A considerable portion of the island is demolished around 1960. Four large office blocks are scheduled to be built. The first, known as ‘De Walvis’ is completed in 1964. However, when work begins on the second block of offices, the ‘Narwal’, the local residents, who have banded together to form an action committee, the Actiecomité Westelijke Eilanden, fight to retain the original character of Bickerseiland. They insist that it must be a mixture of residential and office building, all low-rise.

It is one of the first residents’ action groups in the Netherlands to resist the local council’s plans for large scale urban redevelopment based on notions of the ‘functional city’. Starting in 1970, Paul de Ley and Jouke van den Bout, who are then students at the Academie van Bouwkunst in Amsterdam, work with local people to design a new zoning plan. The zoning plan valid at the time dates from 1953 and aims to prioritise offices and car access in the inner city, to the detriment of the old residential areas. The people of Bickerseiland vehemently resist the plans to demolish their homes and argue strenuously for the renovation and improvement of their neighbourhood.

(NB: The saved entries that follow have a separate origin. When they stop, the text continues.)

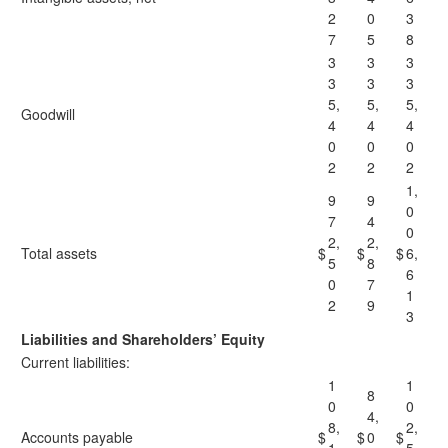
2
0
3
7
5
8
3
3
3
3
3
3
5,
5,
5,
Goodwill
4
4
4
0
0
0
2
2
2
1,
9
9
0
7
4
0
2,
2,
Total assets
$
$
$
6,
5
8
6
0
7
1
2
9
3
Liabilities and Shareholders’ Equity
Current liabilities:
1
1
8
0
0
4,
8,
2,
Accounts payable
$
$
0
$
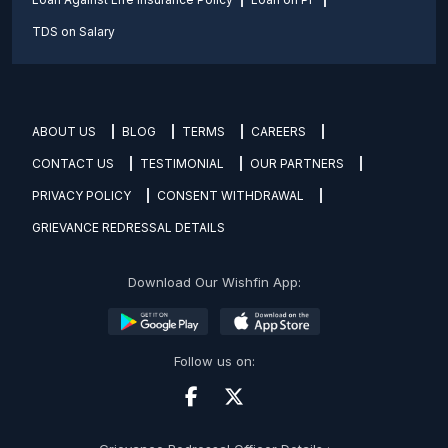
TDS on Salary
ABOUT US
BLOG
TERMS
CAREERS
CONTACT US
TESTIMONIAL
OUR PARTNERS
PRIVACY POLICY
CONSENT WITHDRAWAL
GRIEVANCE REDRESSAL DETAILS
Download Our Wishfin App:
Follow us on:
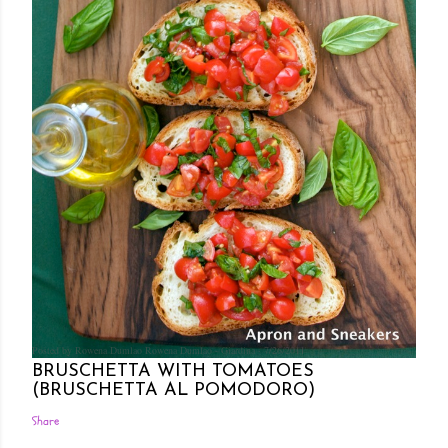
Posted by Rowena Dumlao
Rowena Dumlao - Giardina
7/26/2011
BRUSCHETTA WITH TOMATOES
(BRUSCHETTA AL POMODORO)
Share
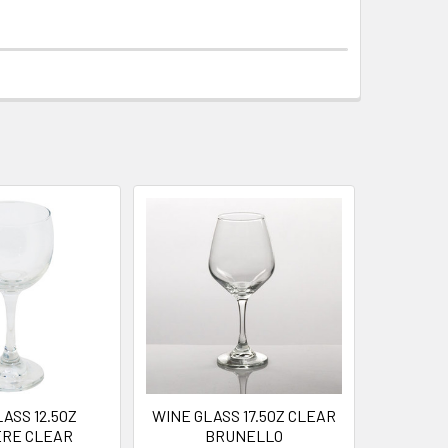
ASS 12.5OZ
WINE GLASS 17.5OZ CLEAR
ERE CLEAR
BRUNELLO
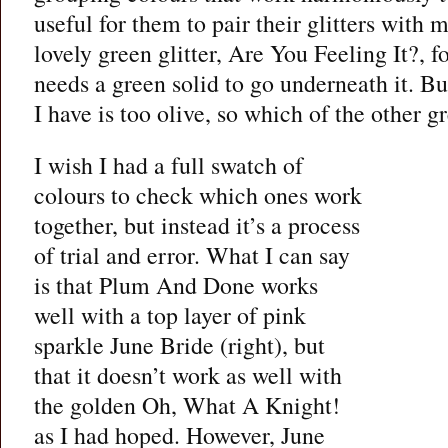
useful for them to pair their glitters with 
lovely green glitter, Are You Feeling It?, f
needs a green solid to go underneath it. 
I have is too olive, so which of the other 
I wish I had a full swatch of
colours to check which ones work
together, but instead it’s a process
of trial and error. What I can say
is that Plum And Done works
well with a top layer of pink
sparkle June Bride (right), but
that it doesn’t work as well with
the golden Oh, What A Knight!
as I had hoped. However, June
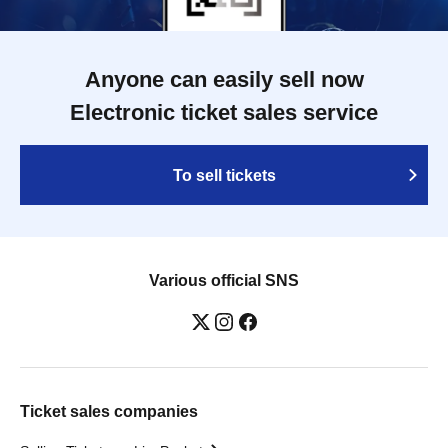
Anyone can easily sell now
Electronic ticket sales service
To sell tickets
Various official SNS
Ticket sales companies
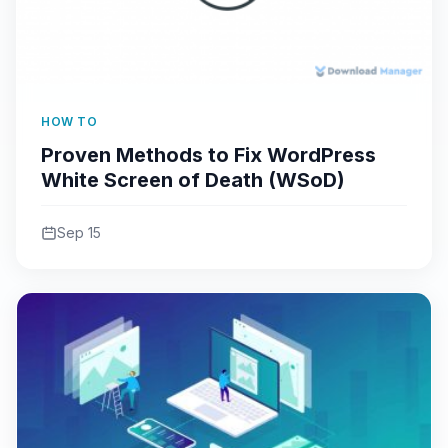
HOW TO
Proven Methods to Fix WordPress
White Screen of Death (WSoD)
Sep 15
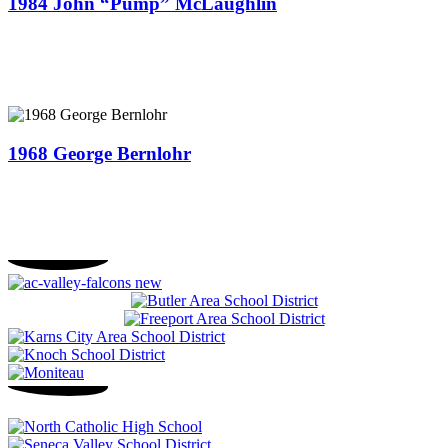
1984 John “Pump” McLaughlin
1968 George Bernlohr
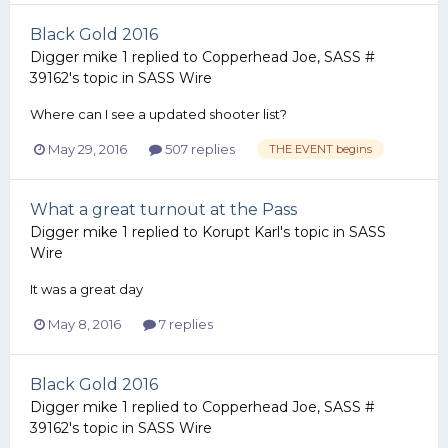
Black Gold 2016
Digger mike 1
replied to
Copperhead Joe, SASS #
39162
's topic in
SASS Wire
Where can I see a updated shooter list?
May 29, 2016
507 replies
THE EVENT begins
What a great turnout at the Pass
Digger mike 1
replied to
Korupt Karl
's topic in
SASS
Wire
It was a great day
May 8, 2016
7 replies
Black Gold 2016
Digger mike 1
replied to
Copperhead Joe, SASS #
39162
's topic in
SASS Wire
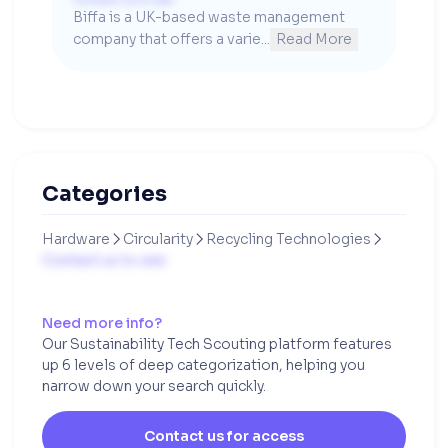
Biffa is a UK-based waste management 
company that offers a varie...
Read More
Categories
Hardware
Circularity
Recycling Technologies



Contact us to see
Need more info?
Our Sustainability Tech Scouting platform features
up 6 levels of deep categorization, helping you
narrow down your search quickly.
Contact us for access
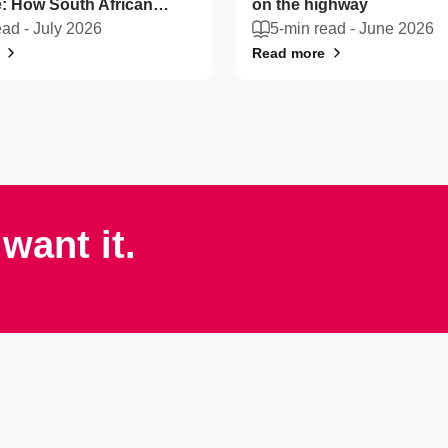
: How South African
on the highway
n protect their vehicles
ead -
July 2026
5-min read -
June 2026
Read more
want it.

However, they are unable to prevent work starting on the Narwal (designed by the firm of architects Zanstra, Gmelig Meyling, De Clerq Zubli). The residents feel betrayed by their ‘red’ city councillor Han Lammers, in whom they had placed their confidence. The residents and De Ley and Van den Bout join forces and come up with a plan of their own. This leads to changing the zoning plan in 1972. The neighbourhood is given back its combined residential/commercial function. It is the first tangible result of local people coming together to fight the advancing urbanisation policy.

Given that the land on Bickerseiland was in private hands, the municipality is pushed to purchase the land for the construction of social housing. Paul De Ley: 'It was all private land and the plan was to extend the office block as far as the railway line. To throw a spanner in the works, the municipality had to purchase that land and build social housing. The council was far from keen on the idea – they said it was impossible to build the number of homes needed. We carried out volume studies to show that a social housing development would be cost-effective, which is why the zoning plan had to be changed.’

The dwellings and the situation do not entirely meet the ‘rules and regulations’ for residential development. Achieving a high residential density called for parcels of land that are narrow in width, and of considerable depth. The city council doesn’t come around until the locals build a model of the project in the three-dimensional laboratory. The project falls under the state predicate ‘experimental’ housing, and that means an additional subsidy. Paul de Ley comments: ‘It is sad that construction has become so impoverished that normal things are call experimental...’. Phase one of the project on the Bickersgracht and the Grote Bickerstraat concerns the construction of 18 dwellings and 2 office spaces between 1972-1975, based on a joint design by De Ley and Van den Bout.

The design contains 158 residential units, seven studio apartments, ten commercial spaces and socio-cultural spaces. In 2003-2004 Paul de Ley is involved in the renovation of the residential complex, in which another layer is added to the structure.